Pelléas et Mélisande au Festival d'Aix-en-Provence
Notice
Début de l'acte III de Pelléas et Mélisande de Claude Debussy, dans la production mise en scène par Jacques Dupont et dirigée par Serge Baudo au Festival d'Aix-en-Provence, en juillet 1966. Dans cette fameuse scène, Mélisande chante en lissant ses longs cheveux en haut d'une tour. Pelléas la rejoint et joue avec sa chevelure.
Éclairage
L'unique opéra achevé de Claude Debussy, Pelléas et Mélisande, a été créé en 1902. Composé sur une pièce de l'écrivain symboliste belge Maurice Maeterlinck qui avait elle-même été créée à Paris dix ans plus tôt, cet opéra demeure une œuvre singulière qui provoqua le scandale dès sa création. Debussy se refusant au lyrisme trop extérieur de l'opéra italien comme à l'outrance expressive de l'opéra wagnérien, a inventé ici un type d'écriture vocale très souple et proche du galbe de la voix parlée, sur l'accompagnement diaphane d'un orchestre qui soutient l'action plus qu'il ne la commente.

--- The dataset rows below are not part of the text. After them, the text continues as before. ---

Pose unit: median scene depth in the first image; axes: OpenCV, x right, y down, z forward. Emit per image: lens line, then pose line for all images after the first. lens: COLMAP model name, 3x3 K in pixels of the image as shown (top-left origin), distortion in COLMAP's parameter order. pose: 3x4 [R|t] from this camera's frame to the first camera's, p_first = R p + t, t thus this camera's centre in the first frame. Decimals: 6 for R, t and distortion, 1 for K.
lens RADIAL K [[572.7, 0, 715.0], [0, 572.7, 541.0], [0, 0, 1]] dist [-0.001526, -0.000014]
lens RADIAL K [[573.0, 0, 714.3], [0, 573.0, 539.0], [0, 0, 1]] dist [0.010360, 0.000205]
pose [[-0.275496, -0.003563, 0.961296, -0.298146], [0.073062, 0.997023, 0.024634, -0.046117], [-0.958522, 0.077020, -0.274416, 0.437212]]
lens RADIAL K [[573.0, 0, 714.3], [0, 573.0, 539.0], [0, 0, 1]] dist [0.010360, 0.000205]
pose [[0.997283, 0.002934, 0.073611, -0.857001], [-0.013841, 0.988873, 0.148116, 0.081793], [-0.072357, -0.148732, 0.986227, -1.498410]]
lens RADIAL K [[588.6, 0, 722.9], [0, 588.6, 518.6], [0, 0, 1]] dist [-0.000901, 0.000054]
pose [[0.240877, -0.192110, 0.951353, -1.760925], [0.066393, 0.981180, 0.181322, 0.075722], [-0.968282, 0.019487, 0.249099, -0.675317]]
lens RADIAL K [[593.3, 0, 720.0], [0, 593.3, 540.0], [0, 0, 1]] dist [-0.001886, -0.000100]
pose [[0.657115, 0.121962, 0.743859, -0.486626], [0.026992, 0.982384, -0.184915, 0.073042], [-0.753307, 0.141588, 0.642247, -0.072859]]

Les contemporains de Debussy ont aussitôt rejeté cet « opéra sans mélodie », à l'exception d'une poignée de passionnés qui sont devenus de plus en plus plus nombreux au fil des décennies.
Pelléas et Mélisande a ainsi été reconnu comme un pur chef d'œuvre de l'opéra français, par-delà sa singularité formelle. L'œuvre s'est rapidement inscrite au répertoire des théâtres lyriques du monde entier, et il est fascinant de voir comment sa réception scénique a évolué. Si, dans un premier temps, les metteurs en scène et décorateurs du début du XXe siècle ont situé l'action dans des toiles peintes illustrant fidèlement le Moyen-Age évoqué par Maeterlinck, les artistes de la deuxième moitié du siècle ont considérablement renouvelé l'imagerie attachée à cet emblème du théâtre symboliste.

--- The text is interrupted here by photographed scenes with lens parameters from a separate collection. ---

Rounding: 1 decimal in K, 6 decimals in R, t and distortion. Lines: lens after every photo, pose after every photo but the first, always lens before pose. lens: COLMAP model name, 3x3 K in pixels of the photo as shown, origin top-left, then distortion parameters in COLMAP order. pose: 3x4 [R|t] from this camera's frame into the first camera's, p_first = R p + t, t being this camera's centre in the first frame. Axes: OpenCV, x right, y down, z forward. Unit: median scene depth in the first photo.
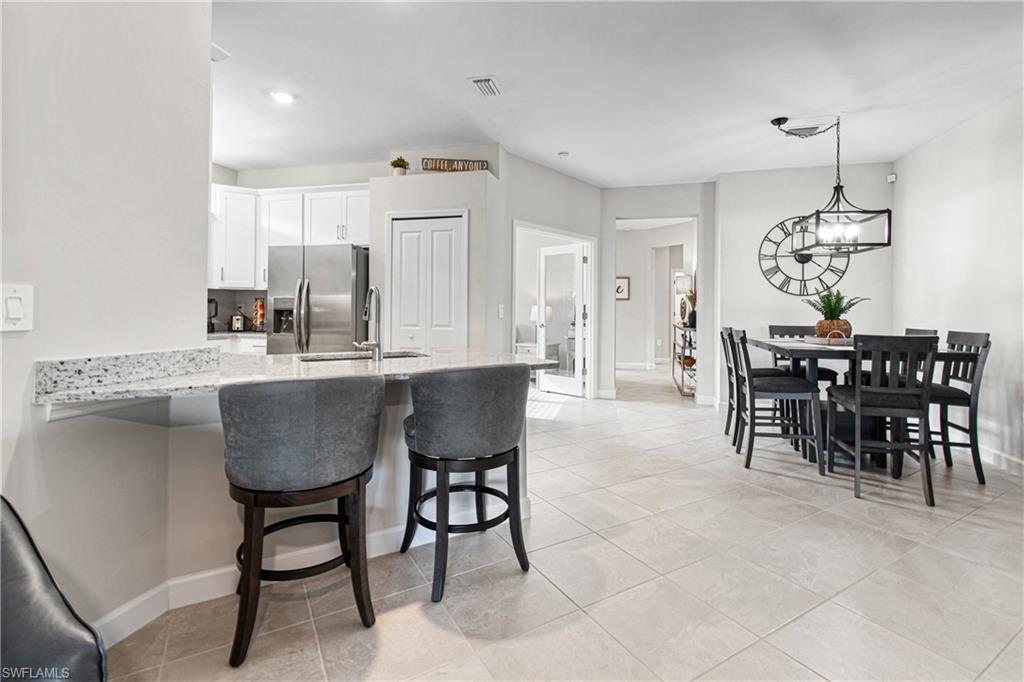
lens RADIAL K [[459.8, 0, 512.4], [0, 459.8, 308.5], [0, 0, 1]] dist [0.000361, -0.000053]
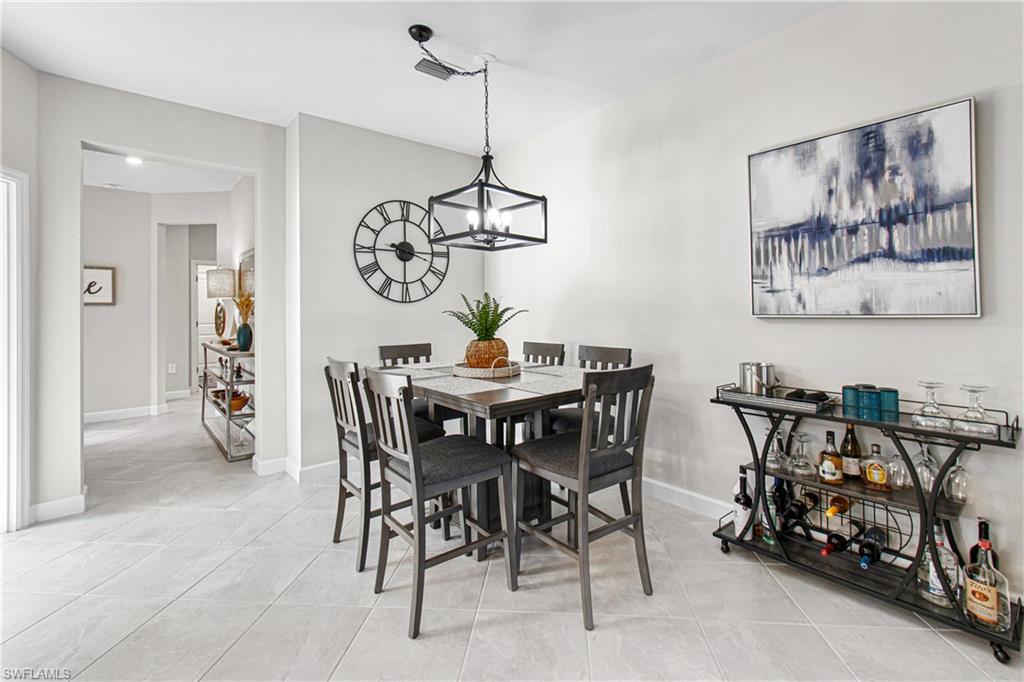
lens RADIAL K [[463.8, 0, 520.4], [0, 463.8, 305.5], [0, 0, 1]] dist [0.001655, 0.000000]
pose [[0.564623, -0.004120, 0.825338, 0.115468], [0.011958, 0.999923, -0.003189, -0.022758], [-0.825262, 0.011670, 0.564629, 0.488263]]
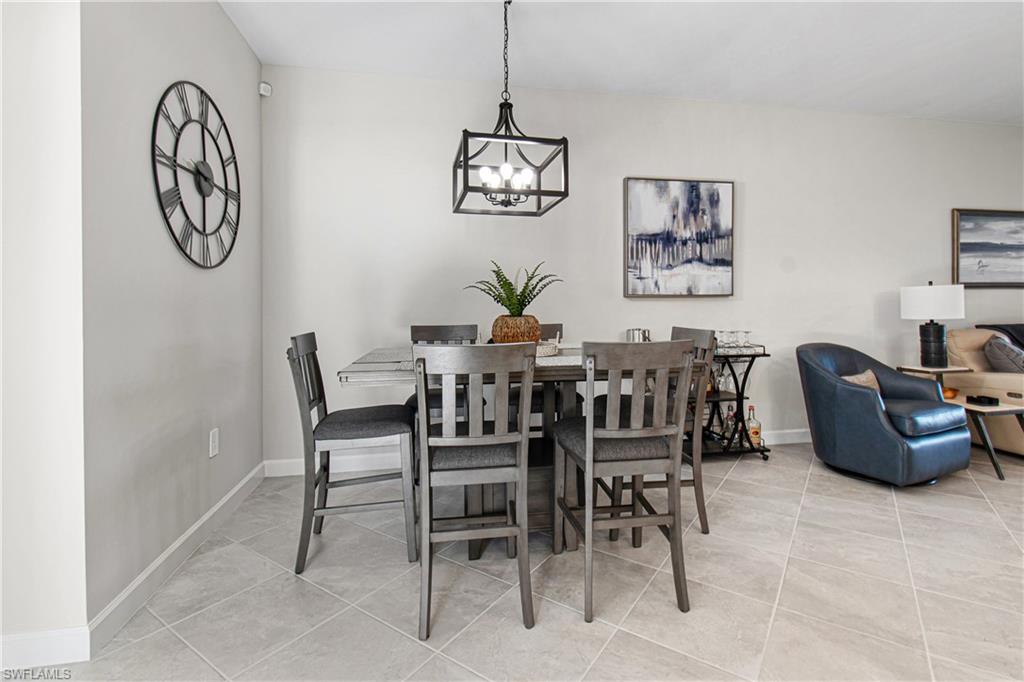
lens RADIAL K [[476.4, 0, 513.8], [0, 476.4, 309.3], [0, 0, 1]] dist [0.000963, -0.000410]
pose [[-0.428148, -0.017213, 0.903545, 0.099775], [-0.003535, 0.999843, 0.017372, 0.003762], [-0.903702, 0.004243, -0.428141, 1.144699]]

En 1966, au Festival d'Aix-en-Provence, la production de Jacques Dupont, qui signe à la fois mise en scène, décors, costumes et lumières, est représentative du type de lectures scéniques que l'on proposait dans l'après-guerre, dans une esthétique très stylisée, voire abstraite. Dans la scène de la tour dont cette vidéo offre un extrait, on voit bien les caractéristiques de ce style : l'espace n'est que suggéré, la toile ressemblant davantage à une grotte emplie de stalactites que d'une tour, les costumes n'évoquant l'époque médiévale que par leur coupe fortement stylisée, le tout placé derrière un tulle qui sépare les spectateurs de l'action scénique, laquelle se trouve ainsi légèrement voilée. Sous la direction de Serge Baudo, grand défenseur de Pelléas et Mélisande, les deux interprètes des rôles-titres, la soprano française Eliane Lublin et le baryton américain William Workman, offrent un bel exemple de la qualité première que cette partition requiert : une parfaite diction française.